Danach wurde eine Zeugin einvernommen, die mit dem Angeklagten auf der Demonstration war. Nachdem gegen sie gerade wegen Verdacht auf Störung bzw. Sprengung einer Versammlung ermittelt wird, entschlug sie sich in Teilen der Aussage. Sie konnte bestätigen, dass der Angeklagte die meiste Zeit in ihrer Nähe gewesen sei und mit Sicherheit keinen Schirm geworfen habe.
Als zweiter Zeuge der Verteidigung wurde ein Journalist einvernommen. Er hatte das erste von der Verteidigung vorgelegte Video angefertigt und sagte zur Authentizität des Videos sowie zum Charakter der Demonstration aus. Zur Anhaltung konnte er genauso wie die erste Zeugin nichts sagen.
In seinem Schlussplädoyer strich der Anwalt des Beschuldigten nochmals die Bedeutung der vorgelegten Videos des LVT heraus und wie sehr diese einerseits den Angeklagten entlasten und andererseits die Aussagen und damit die Glaubwürdigkeit der einvernommenen Beamte_innen erschüttern würden. Außerdem sei es richtig gegen Neofaschist_innen zu demonstrieren und zwar gerade auch in Nähe ihrer Veranstaltungen – die Richterin hatte nämlich am ersten Verhandlungstag kritisiert, dass die Gegendemo in räumlicher Nähe zu den Neofaschist_innen stattfand.
Die Staatsanwältin war in Anbetracht der durch die Videos widerlegten Aussagen der Polizist_innen sehr verhalten und hielt entsprechend ihr Plädoyer sehr kurz.
Die Richterin sprach den Angeklagten von allen Vorwürfen frei. Bei dem Schirmwurf wäre durch die Videos zweifelsfrei widerlegt, dass der Beschuldigte diesen geworfen habe. Sie lobte die Verteidigung, dass diese die Videos aufgetrieben habe, da diese für die Wahrheitsfindung enorm wichtig gewesen wären. (Anmerkung: die Videos waren in Besitz der Polizei welche sie nicht ins Verfahren eingebracht hat!)

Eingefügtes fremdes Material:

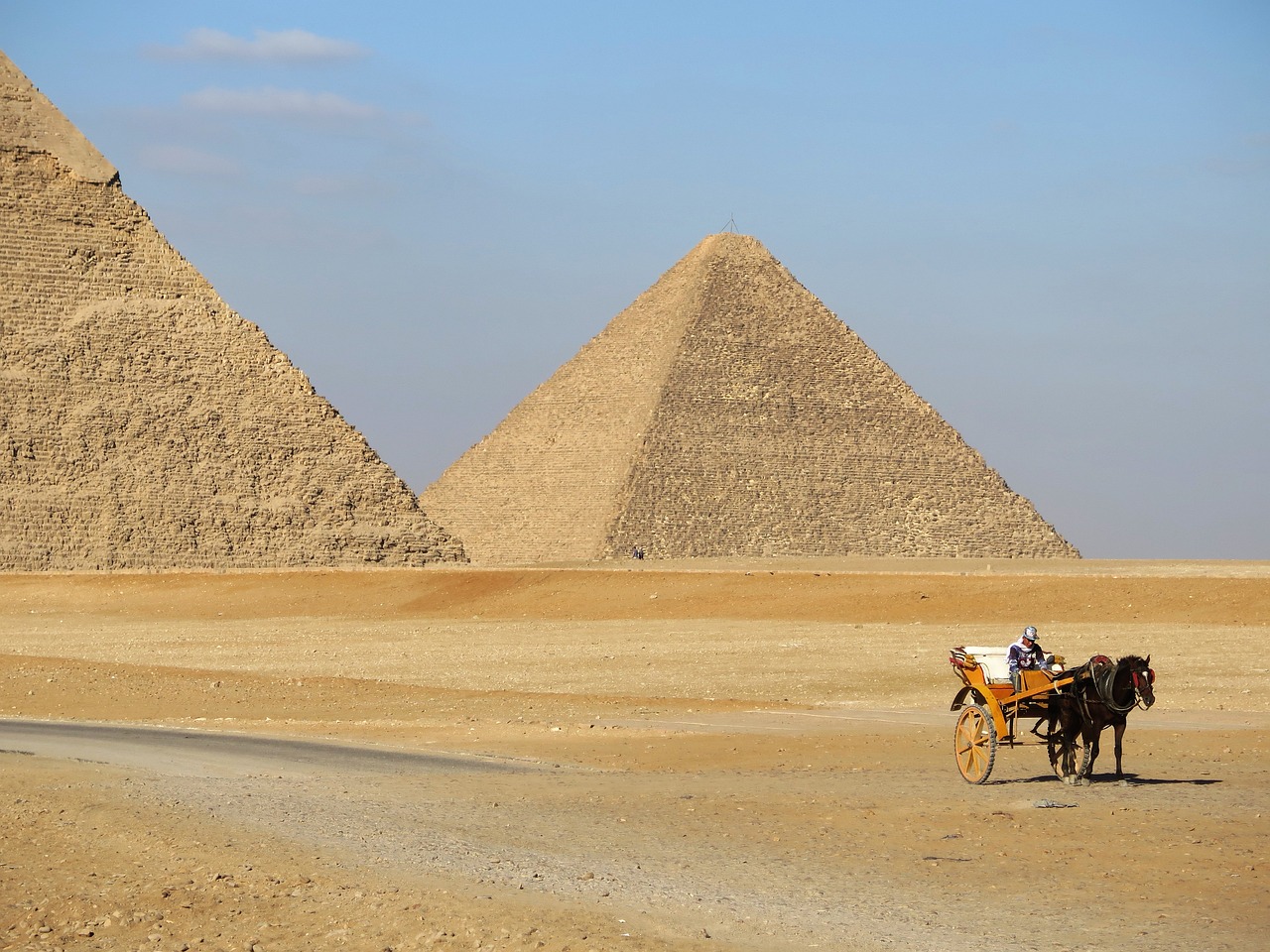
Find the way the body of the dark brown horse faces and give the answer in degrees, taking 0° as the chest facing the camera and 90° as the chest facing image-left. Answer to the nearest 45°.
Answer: approximately 315°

Sie führte weiter aus, dass die durch die Videos belegte Realität so stark von der Erinnerung der Polizist_innen abweiche und dies zeige nur wie unzuverlässig das Gedächtnis oft funktionieren würde. Nachdem der genaue Hergang bei der Anhaltung nicht geklärt sei (wer wen genau im allgemeinen Tumult gestoßen – oder eben auch nicht gestoßen habe etc.), könne dem Angeklagten kein Widerstand und auch keine Körperverletzung nachgewiesen werden und somit ein Freispruch im Zweifel gefällt werden.